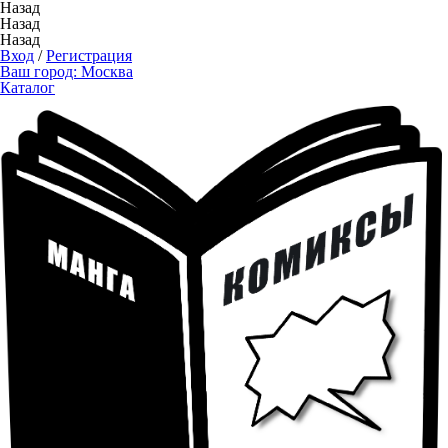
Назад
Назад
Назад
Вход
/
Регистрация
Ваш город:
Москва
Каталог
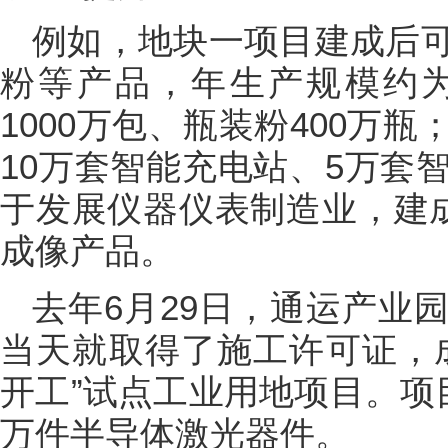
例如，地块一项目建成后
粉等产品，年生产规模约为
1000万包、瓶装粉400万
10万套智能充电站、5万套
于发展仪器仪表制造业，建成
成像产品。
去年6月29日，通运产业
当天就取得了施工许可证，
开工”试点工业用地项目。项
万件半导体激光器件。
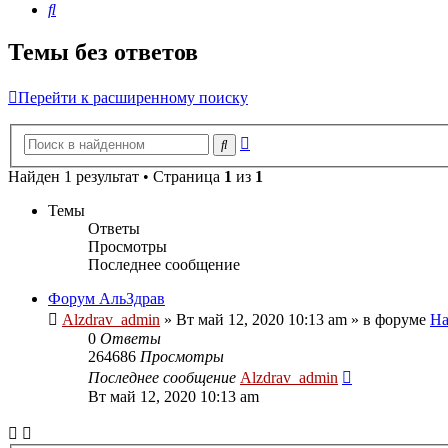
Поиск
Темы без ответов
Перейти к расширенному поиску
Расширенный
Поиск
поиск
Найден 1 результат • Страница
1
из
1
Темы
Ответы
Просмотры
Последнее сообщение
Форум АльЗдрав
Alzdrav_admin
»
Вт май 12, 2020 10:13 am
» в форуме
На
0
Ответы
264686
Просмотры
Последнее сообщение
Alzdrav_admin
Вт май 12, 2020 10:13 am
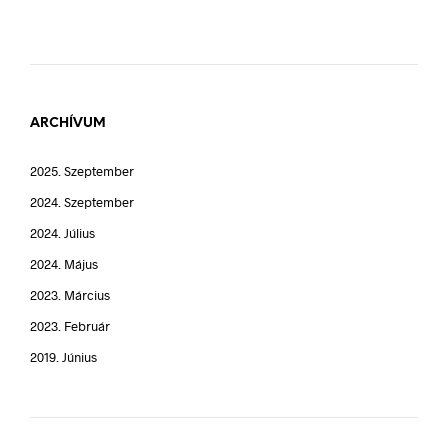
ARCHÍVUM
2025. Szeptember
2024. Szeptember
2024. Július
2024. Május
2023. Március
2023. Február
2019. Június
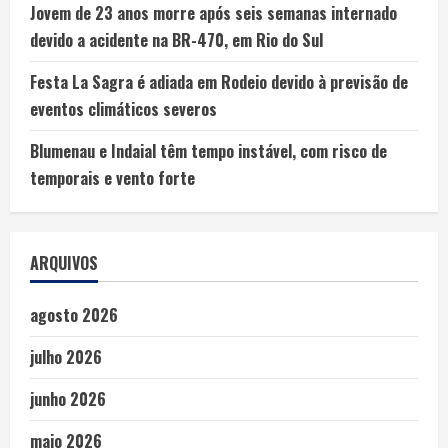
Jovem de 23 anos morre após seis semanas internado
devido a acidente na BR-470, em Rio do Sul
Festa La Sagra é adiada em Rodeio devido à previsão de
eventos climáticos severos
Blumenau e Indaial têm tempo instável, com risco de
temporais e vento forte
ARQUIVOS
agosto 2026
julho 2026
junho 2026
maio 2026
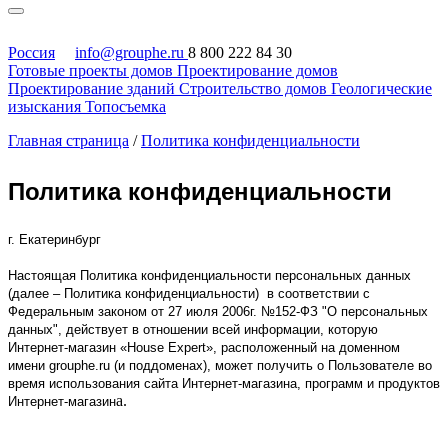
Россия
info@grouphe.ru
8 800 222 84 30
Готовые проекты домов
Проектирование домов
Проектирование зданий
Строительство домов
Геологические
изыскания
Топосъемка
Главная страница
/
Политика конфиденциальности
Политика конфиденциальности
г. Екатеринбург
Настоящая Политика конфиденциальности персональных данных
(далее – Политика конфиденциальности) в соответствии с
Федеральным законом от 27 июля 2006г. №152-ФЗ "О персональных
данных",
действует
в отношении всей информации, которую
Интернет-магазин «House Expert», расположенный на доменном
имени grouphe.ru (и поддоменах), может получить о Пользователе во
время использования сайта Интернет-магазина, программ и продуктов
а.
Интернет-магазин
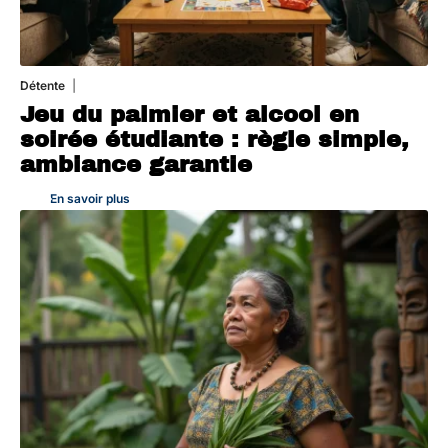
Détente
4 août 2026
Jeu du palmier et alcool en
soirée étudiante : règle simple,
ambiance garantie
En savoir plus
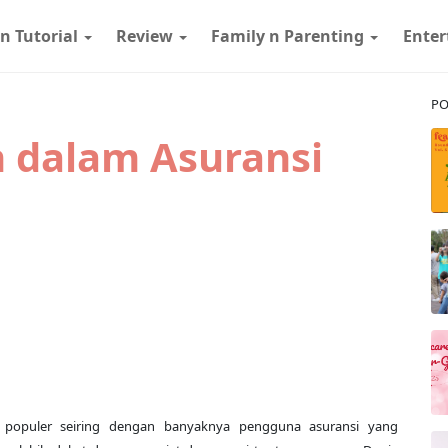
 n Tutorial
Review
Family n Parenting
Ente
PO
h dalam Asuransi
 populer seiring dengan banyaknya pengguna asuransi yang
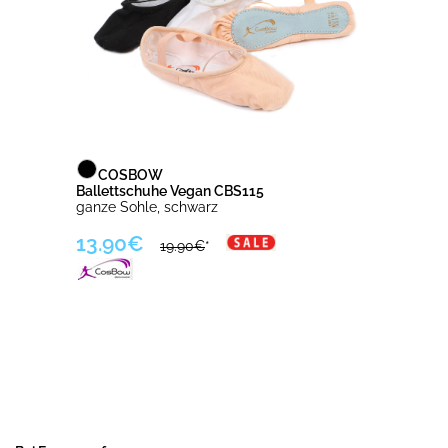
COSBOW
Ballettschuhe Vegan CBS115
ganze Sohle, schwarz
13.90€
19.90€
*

## PROBLEM TO WORK ON
Recast the text read from every one of the records above as a Markdown table with the columns No. and Line, giving each line its own numbered row and skipping any blank lines. Leave the pictures out of the answer.

## WRITTEN SOLUTION
| No. | Line |
|---|---|
| 1 | Назад |
| 2 | Назад |
| 3 | Назад |
| 4 | Вход |
| 5 | / |
| 6 | Регистрация |
| 7 | Ваш город: |
| 8 | Москва |
| 9 | Каталог |
| 10 | 例如，地块一项目建成后 |
| 11 | 粉等产品，年生产规模约为 |
| 12 | 1000万包、瓶装粉400万 |
| 13 | 10万套智能充电站、5万套 |
| 14 | 于发展仪器仪表制造业，建成 |
| 15 | 成像产品。 |
| 16 | 去年6月29日，通运产业 |
| 17 | 当天就取得了施工许可证， |
| 18 | 开工”试点工业用地项目。项 |
| 19 | 万件半导体激光器件。 |
| 20 | Поиск |
| 21 | Темы без ответов |
| 22 | Перейти к расширенному поиску |
| 23 | Расширенный |
| 24 | Поиск |
| 25 | поиск |
| 26 | Найден 1 результат • Страница |
| 27 | 1 |
| 28 | из |
| 29 | 1 |
| 30 | Темы |
| 31 | Ответы |
| 32 | Просмотры |
| 33 | Последнее сообщение |
| 34 | Форум АльЗдрав |
| 35 | Alzdrav_admin |
| 36 | » |
| 37 | Вт май 12, 2020 10:13 am |
| 38 | » в форуме |
| 39 | На |
| 40 | 0 |
| 41 | Ответы |
| 42 | 264686 |
| 43 | Просмотры |
| 44 | Последнее сообщение |
| 45 | Alzdrav_admin |
| 46 | Вт май 12, 2020 10:13 am |
| 47 | ARCHÍVUM |
| 48 | 2025. Szeptember |
| 49 | 2024. Szeptember |
| 50 | 2024. Július |
| 51 | 2024. Május |
| 52 | 2023. Március |
| 53 | 2023. Február |
| 54 | 2019. Június |
| 55 | Jovem de 23 anos morre após seis semanas internado |
| 56 | devido a acidente na BR-470, em Rio do Sul |
| 57 | Festa La Sagra é adiada em Rodeio devido à previsão de |
| 58 | eventos climáticos severos |
| 59 | Blumenau e Indaial têm tempo instável, com risco de |
| 60 | temporais e vento forte |
| 61 | ARQUIVOS |
| 62 | agosto 2026 |
| 63 | julho 2026 |
| 64 | junho 2026 |
| 65 | maio 2026 |
| 66 | Россия |
| 67 | info@grouphe.ru |
| 68 | 8 800 222 84 30 |
| 69 | Готовые проекты домов |
| 70 | Проектирование домов |
| 71 | Проектирование зданий |
| 72 | Строительство домов |
| 73 | Геологические |
| 74 | изыскания |
| 75 | Топосъемка |
| 76 | Главная страница |
| 77 | / |
| 78 | Политика конфиденциальности |
| 79 | Политика конфиденциальности |
| 80 | г. Екатеринбург |
| 81 | Настоящая Политика конфиденциальности персональных данных |
| 82 | (далее – Политика конфиденциальности) в соответствии с |
| 83 | Федеральным законом от 27 июля 2006г. №152-ФЗ "О персональных |
| 84 | данных", |
| 85 | действует |
| 86 | в отношении всей информации, которую |
| 87 | Интернет-магазин «House Expert», расположенный на доменном |
| 88 | имени grouphe.ru (и поддоменах), может получить о Пользователе во |
| 89 | время использования сайта Интернет-магазина, программ и продуктов |
| 90 | а. |
| 91 | Интернет-магазин |
| 92 | Détente |
| 93 | 4 août 2026 |
| 94 | Jeu du palmier et alcool en |
| 95 | soirée étudiante : règle simple, |
| 96 | ambiance garantie |
| 97 | En savoir plus |
| 98 |  n Tutorial |
| 99 | Review |
| 100 | Family n Parenting |
| 101 | Ente |
| 102 | PO |
| 103 | h dalam Asuransi |
| 104 |  populer seiring dengan banyaknya pengguna asuransi yang |
| 105 | COSBOW |
| 106 | Ballettschuhe Vegan CBS115 |
| 107 | ganze Sohle, schwarz |
| 108 | 13.90€ |
| 109 | 19.90€ |
| 110 | * |